Lessons learned while designing a multimodal benchmark for agricultural decision support
I have been reflecting on designing evaluation frameworks for multimodal AI in agriculture: in particular, what it takes to assess whether vision–language models can reliably support agronomic decisions.
Why benchmarks in this domain are hard. General-purpose multimodal benchmarks focus on captioning, visual QA, or perceptual reasoning. Agricultural use cases instead demand domain-specific criteria: expert knowledge (plant pathology, soil science, irrigation, pest management), visual recognition across growth stages and species, and procedural reasoning (e.g. planning and troubleshooting farming workflows). Combining these in a single evaluation is non-trivial: you need tasks that are grounded in real agronomic practice, yet scorable in a consistent way.
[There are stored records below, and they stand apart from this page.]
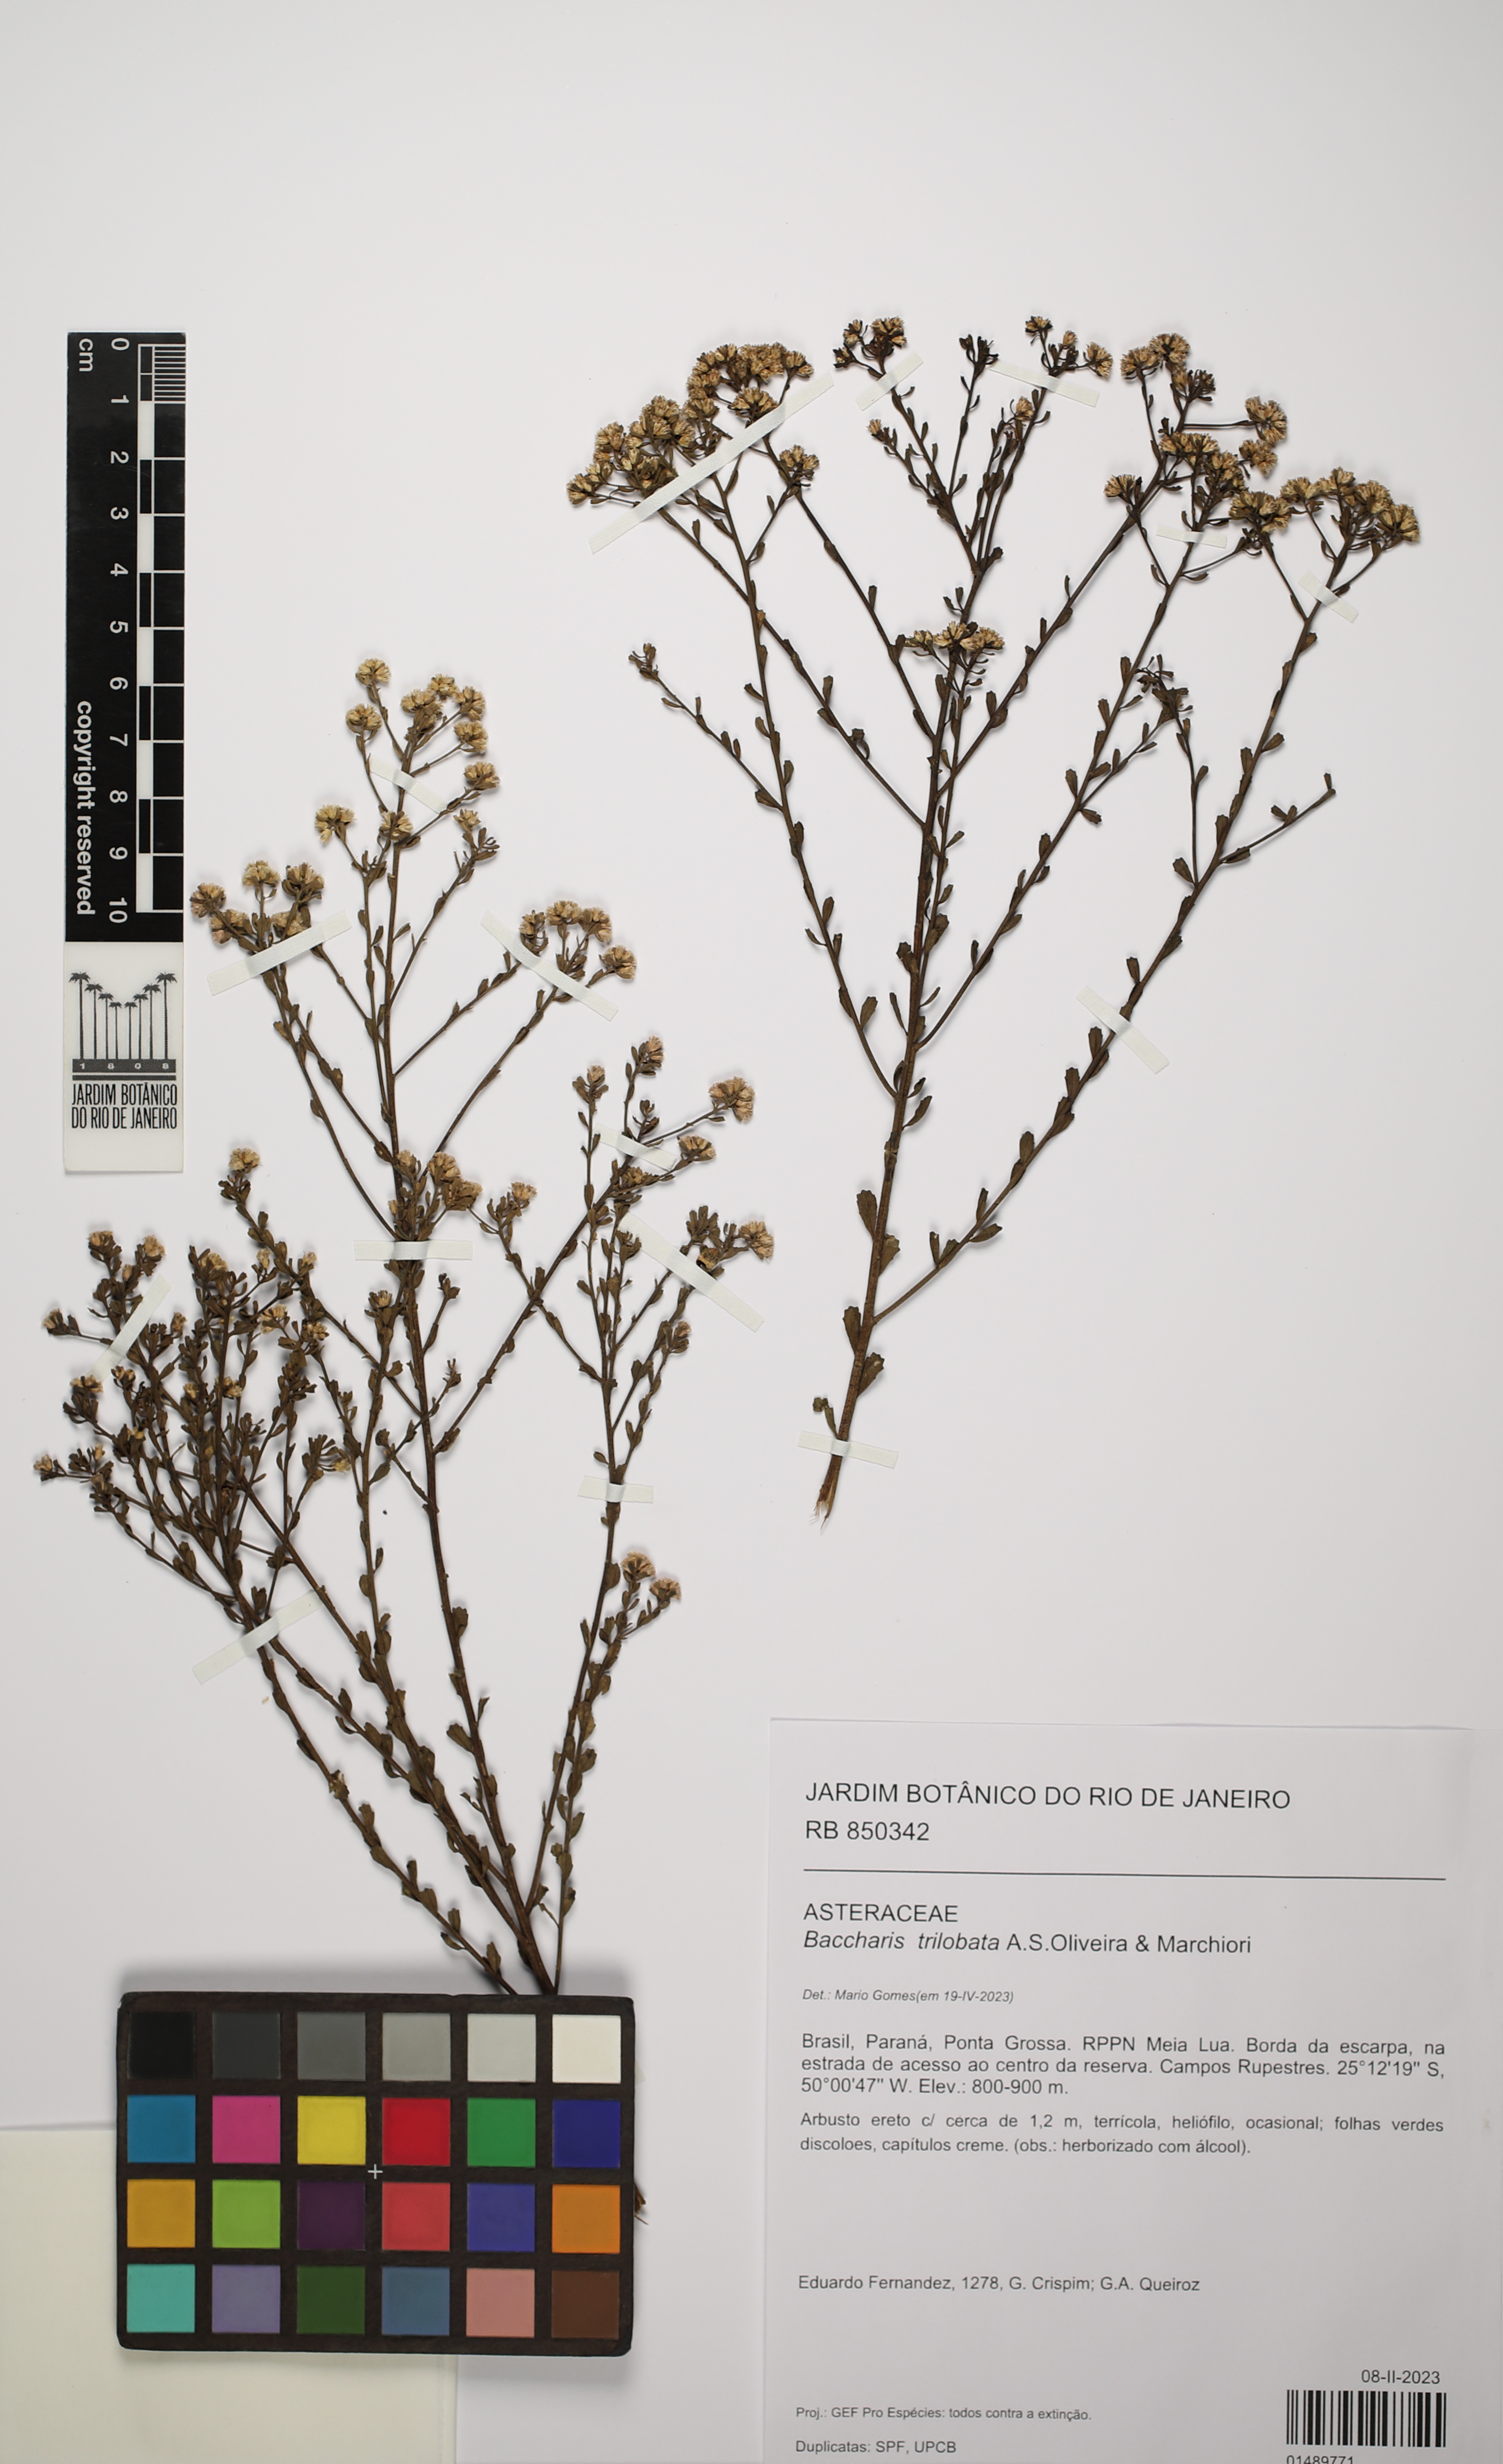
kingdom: Plantae
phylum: Tracheophyta
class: Magnoliopsida
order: Asterales
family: Asteraceae
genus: Baccharis
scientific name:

Evaluation is the bottleneck. Open-ended questions in specialized domains do not fit classic NLP metrics. You need explainable, task-aware scoring: e.g. judging correctness, specificity, and conciseness against expert references, and for procedural tasks, accuracy and logical flow of steps. Relying on a single automated metric often hides systematic failure modes: for instance, models may perform well on factual agricultural knowledge but misattribute symptoms to the wrong causes when visual and causal reasoning must be combined, or confuse etiology (e.g. fungal vs. bacterial vs. abiotic) in diagnostic scenarios. Designing rubrics that surface these gaps without leaking proprietary data or methodology is itself a design challenge.
Takeaways. (1) Taxonomic and procedural coverage matter. Coarse categories or small class sets miss the diversity needed for real-world diagnostics; including procedural and “next-step” style tasks better reflects how advisors and farmers reason. (2) Multiple views can help. In identification tasks, providing several organ or context views (rather than a single image) can improve consistency; a lesson that transfers to how we might design interfaces and data pipelines. (3) Benchmarks are as much about failure modes as about scores. The most useful outcome is often a clearer map of where models fail (e.g. cross-domain integration of visual cues and causal knowledge) rather than a single aggregate number.
This is a short, high-level note on conceptual lessons: no code, no datasets, no metrics or architectures. I hope it is useful to anyone thinking about how to evaluate and improve multimodal AI for agriculture.